И теперь пес вырос, стал размером с доброго теленка, и пришел за ним, за Любославом, пришел изъять его душу, и выбросить, свершив тем самым справедливую месть. Пес, уже размером не с теленка, а с огромного буйвола, смотрел в тонированные окна внедорожника, со всех сторон сразу, смотрел прямо на Любослава, глаза в глаза, скалил свою огромную пасть. Любослав знал, что пес знал, что Любослав знал, что пес знал, и так далее, что Любослава покинули боги — потому не боялся их гнева и мести, готовясь проглотить волхва. Единственное, что его останавливало — стекла богатырского железного коня. Жаровник верил, что странного коня, прибежавшего из другого мира на колесах, пьющего только брагу и хмель, не одолеть никакому врагу, и только эта вера и удерживала пса снаружи, не давала ему ворваться внутрь и начать рвать жреца на кусочки!
— Разорвяши! — ревел пес. — Рызгрыжи, съеши, проглатиши! Не сбежиши! Не сбежиши! — завывал пес, размером с целую гору. — Отомстиши! Любослава грызяши-кусаши, рвяши-еши-глатиши! Не сбежиши! Не сбежиши! — выл снежно-белый пес.
Огромный пес, одна лапа которого выше любой горы, рвался к Любославу. Волхв знал, что стоит только псу добраться до него — и он погибнет, но пока железный конь держался, не пуская страшного зверя внутрь.
Всемир видел воинов. Просто воинов, ничем не примечательных, если не считать того, что они все были мертвые, и не просто мертвые, а убитые его, Всемира, рукой. За время всех тех походов, что совершил он сначала в княжеской дружине, а потом и сам по себе.

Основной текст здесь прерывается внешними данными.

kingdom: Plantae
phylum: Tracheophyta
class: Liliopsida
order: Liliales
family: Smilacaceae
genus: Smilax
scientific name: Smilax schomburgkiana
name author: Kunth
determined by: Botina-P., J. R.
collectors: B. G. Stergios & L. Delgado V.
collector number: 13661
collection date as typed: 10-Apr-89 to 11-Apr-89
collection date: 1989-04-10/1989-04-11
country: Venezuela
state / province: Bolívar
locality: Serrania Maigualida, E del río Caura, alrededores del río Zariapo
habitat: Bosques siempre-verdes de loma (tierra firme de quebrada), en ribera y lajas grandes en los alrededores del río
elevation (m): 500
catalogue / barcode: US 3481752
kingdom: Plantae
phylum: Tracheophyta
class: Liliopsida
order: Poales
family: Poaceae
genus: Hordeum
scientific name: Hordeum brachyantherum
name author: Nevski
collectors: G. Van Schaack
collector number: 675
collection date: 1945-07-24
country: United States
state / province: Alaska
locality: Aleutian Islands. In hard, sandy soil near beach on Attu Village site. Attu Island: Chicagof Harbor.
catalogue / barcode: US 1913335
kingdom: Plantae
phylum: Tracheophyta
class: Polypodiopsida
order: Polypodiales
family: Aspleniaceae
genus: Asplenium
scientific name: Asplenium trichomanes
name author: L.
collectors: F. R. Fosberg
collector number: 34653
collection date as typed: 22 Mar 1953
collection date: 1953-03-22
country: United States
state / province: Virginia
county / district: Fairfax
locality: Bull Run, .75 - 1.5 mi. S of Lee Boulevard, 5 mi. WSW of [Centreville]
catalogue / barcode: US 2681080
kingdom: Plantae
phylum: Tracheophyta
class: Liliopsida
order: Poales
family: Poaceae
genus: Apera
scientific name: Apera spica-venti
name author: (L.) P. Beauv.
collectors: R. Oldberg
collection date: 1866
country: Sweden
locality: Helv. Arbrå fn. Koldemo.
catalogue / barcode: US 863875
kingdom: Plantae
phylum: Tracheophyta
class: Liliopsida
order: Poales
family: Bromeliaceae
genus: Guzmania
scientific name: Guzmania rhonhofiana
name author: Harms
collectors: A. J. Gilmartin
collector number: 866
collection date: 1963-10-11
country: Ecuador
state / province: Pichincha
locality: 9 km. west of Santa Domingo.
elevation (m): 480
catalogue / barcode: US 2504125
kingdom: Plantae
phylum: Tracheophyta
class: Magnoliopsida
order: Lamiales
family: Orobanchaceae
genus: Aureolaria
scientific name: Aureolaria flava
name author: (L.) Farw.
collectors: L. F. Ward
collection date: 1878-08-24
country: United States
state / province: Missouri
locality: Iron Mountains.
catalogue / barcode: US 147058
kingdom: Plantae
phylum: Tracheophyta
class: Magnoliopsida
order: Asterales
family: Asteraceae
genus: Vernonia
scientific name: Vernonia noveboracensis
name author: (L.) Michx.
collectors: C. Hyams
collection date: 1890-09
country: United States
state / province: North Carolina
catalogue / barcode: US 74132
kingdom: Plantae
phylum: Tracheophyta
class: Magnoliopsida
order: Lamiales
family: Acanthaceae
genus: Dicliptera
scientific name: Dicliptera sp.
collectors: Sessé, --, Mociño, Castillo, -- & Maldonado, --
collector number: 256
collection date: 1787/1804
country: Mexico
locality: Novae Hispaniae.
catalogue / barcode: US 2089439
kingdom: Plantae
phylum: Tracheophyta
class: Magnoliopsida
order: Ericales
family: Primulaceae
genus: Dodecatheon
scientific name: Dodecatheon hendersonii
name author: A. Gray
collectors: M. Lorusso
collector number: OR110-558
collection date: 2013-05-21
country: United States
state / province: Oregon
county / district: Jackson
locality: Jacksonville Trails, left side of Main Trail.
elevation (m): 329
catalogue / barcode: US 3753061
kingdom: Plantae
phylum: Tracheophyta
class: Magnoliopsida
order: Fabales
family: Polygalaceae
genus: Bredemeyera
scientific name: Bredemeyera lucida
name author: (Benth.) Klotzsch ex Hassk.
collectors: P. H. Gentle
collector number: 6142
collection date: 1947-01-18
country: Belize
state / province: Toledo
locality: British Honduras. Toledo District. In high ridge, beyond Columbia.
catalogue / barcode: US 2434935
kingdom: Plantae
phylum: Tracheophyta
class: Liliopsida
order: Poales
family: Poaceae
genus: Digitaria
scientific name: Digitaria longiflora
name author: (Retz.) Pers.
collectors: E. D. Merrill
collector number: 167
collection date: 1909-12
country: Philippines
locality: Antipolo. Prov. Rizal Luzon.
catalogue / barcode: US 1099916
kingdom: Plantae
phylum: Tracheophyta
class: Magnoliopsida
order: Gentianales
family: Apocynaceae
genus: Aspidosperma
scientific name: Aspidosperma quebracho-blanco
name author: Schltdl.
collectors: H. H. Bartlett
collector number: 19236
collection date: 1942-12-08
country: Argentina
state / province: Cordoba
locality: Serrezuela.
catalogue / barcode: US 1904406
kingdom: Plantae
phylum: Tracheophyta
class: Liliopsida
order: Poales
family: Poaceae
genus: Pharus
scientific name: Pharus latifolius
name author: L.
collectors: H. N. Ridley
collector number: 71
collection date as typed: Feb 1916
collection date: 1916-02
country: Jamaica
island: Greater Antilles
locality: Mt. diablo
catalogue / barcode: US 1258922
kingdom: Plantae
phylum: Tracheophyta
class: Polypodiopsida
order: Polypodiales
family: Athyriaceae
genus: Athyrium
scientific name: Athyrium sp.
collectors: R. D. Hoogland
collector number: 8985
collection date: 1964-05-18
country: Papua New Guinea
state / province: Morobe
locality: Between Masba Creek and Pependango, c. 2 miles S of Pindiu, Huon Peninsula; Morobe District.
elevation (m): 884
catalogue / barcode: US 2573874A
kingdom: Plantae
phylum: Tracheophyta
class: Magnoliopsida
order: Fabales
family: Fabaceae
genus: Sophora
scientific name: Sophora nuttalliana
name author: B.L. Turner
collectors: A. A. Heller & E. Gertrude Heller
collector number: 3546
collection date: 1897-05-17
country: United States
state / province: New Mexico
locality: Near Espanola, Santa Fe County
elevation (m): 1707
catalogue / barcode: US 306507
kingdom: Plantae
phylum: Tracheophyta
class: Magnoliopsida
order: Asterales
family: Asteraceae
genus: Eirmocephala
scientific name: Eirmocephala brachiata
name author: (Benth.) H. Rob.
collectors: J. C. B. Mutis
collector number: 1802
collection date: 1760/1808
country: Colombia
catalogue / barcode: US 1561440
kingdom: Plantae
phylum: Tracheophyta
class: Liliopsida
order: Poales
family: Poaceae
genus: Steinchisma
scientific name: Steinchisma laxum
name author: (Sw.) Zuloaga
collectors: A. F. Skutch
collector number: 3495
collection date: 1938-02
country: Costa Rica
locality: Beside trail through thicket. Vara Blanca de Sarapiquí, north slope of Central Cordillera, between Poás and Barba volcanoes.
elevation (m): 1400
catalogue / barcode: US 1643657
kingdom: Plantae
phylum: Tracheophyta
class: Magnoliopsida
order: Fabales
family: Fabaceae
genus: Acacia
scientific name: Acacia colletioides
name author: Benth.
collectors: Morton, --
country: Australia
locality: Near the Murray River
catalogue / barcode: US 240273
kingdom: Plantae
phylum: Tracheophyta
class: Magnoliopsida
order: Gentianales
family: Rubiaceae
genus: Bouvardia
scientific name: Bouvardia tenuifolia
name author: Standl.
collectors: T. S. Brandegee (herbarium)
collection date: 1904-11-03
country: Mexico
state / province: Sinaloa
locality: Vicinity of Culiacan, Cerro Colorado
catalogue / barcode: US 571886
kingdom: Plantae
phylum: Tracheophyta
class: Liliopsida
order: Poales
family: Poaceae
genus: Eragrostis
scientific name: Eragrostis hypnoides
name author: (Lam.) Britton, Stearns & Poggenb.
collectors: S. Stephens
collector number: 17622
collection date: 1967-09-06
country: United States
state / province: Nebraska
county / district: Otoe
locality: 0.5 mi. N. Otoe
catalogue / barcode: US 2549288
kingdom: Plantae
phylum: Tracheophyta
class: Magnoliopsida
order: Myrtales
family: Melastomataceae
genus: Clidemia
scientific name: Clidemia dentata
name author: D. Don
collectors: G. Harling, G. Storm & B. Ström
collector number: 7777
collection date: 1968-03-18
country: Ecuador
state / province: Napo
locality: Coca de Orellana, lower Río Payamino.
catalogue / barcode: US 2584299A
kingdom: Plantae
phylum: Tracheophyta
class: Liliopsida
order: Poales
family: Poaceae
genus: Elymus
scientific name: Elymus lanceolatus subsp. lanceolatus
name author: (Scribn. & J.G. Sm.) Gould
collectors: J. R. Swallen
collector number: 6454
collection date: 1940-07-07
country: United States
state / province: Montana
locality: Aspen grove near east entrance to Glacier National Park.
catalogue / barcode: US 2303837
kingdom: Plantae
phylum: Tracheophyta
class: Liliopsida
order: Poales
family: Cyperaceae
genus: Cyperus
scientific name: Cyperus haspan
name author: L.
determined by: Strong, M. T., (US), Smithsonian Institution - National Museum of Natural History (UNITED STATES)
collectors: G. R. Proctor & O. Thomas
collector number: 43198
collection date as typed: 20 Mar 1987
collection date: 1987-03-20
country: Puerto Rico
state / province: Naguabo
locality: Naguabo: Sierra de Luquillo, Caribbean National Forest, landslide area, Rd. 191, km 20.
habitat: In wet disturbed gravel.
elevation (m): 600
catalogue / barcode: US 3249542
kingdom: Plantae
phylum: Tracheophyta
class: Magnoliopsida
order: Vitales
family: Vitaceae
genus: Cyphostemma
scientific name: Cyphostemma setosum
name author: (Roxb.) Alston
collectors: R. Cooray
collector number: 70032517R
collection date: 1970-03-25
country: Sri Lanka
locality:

Тут были разбойники, за которыми Всемир охотился в лесах Китежградского княжества, пираты, пировавшие на китежградских реках, мятежники, восставшие против власти китежградского князя. Злодеи, воры, насильники и убийцы, они все вернулись за ним, Всемиром. Их были десятки, сотни, тысячи, тьма тьмущая воинов, в ржавых окровавленных доспехах, она были повсюду, они смотрели на Всемира, глаза в глаза, они пришли за его душой.
— Ты такой же, как и мы! — твердили они. — Да, мы грабили, но лишь для того, чтоб прокормить наши семьи! У нас тоже были дети, они тоже хотели кушать! Да, мы насиловали, но не мы были в этом виноваты, а наши матери, от которых мы в детстве не получили тепла и любви! Да, мы убивали, но если бы мы не убивали, убили бы нас! Мы были ни в чем не виноваты, и ты не имел права за нас решать, жить нам, или умирать! У нас остались жены и дети. Когда мы не смогли заниматься разбоем — наши жены продали себя, наши дети просили подаяние! В этом виноват лишь ты, ты, Всемир, и мы пришли за тобой! Ты не уйдешь от нас, твой час пробил, выйди, Всемир, из своего железного коня, и иди с нами! Ты не сможешь убежать. Мы тебя найдем, найдем, где бы ты не спрятался — иди к нам сейчас, иди, если у тебя еще осталось хоть немного совести! Умри вместе с нами, умри как мы, умри после нас! Всемир, ты всегда говорил себе, что ты — лишь княжеский воин, но ты понимал, ты всегда понимал, что не тебе дано было решать, кому жить, а кому умереть! Ты решал это за других, и теперь настал наш черед решить за тебя — Всемир, ты должен умереть! Умри, Всемир! Выйди из машины, Всемир, уйди с нами в царство мертвых! Всемир, ты воин, ты не трус — не бойся пойти с нами, потому что это твоя судьба, ты все равно не сможешь ее избежать!